*** DATA ***

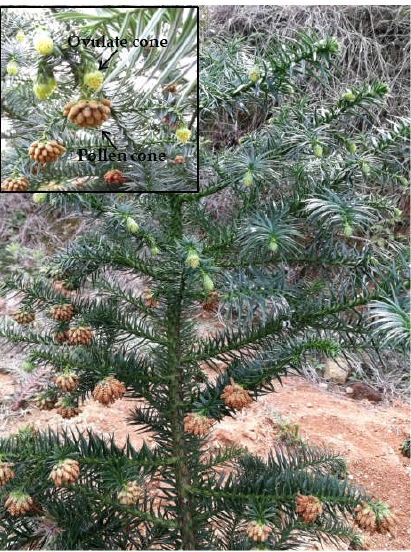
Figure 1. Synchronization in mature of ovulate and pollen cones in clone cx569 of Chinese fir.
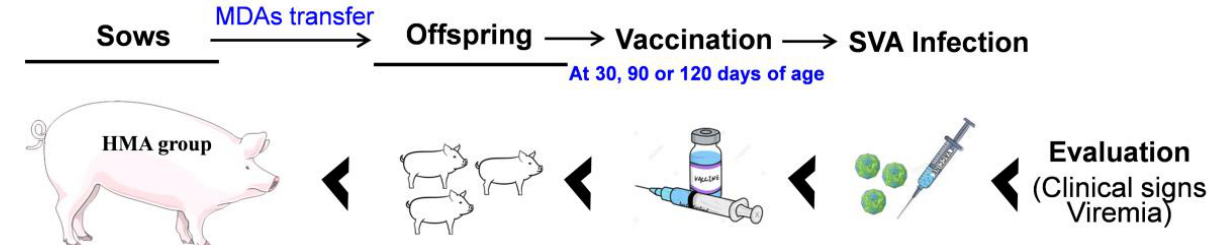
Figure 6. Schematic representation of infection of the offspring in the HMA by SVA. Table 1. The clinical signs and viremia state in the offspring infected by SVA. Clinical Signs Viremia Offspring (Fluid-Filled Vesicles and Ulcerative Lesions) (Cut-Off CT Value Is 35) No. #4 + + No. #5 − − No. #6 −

***
*** DATA ***

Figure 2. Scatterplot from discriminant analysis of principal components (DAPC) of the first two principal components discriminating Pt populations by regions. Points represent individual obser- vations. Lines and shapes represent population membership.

***

§ **WHAT THE TASK REQUIRES**
Take the lines above starting at the one containing "Figure 1. Synchronization" and ending at the one containing "Figure 6. Schematic", and print them again exactly, without pictures.

§ **RESPONSE FOR THIS EXERCISE**
Figure 1. Synchronization in mature of ovulate and pollen cones in clone cx569 of Chinese fir.
Figure 6. Schematic representation of infection of the offspring in the HMA by SVA. Table 1. The clinical signs and viremia state in the offspring infected by SVA. Clinical Signs Viremia Offspring (Fluid-Filled Vesicles and Ulcerative Lesions) (Cut-Off CT Value Is 35) No. #4 + + No. #5 − − No. #6 −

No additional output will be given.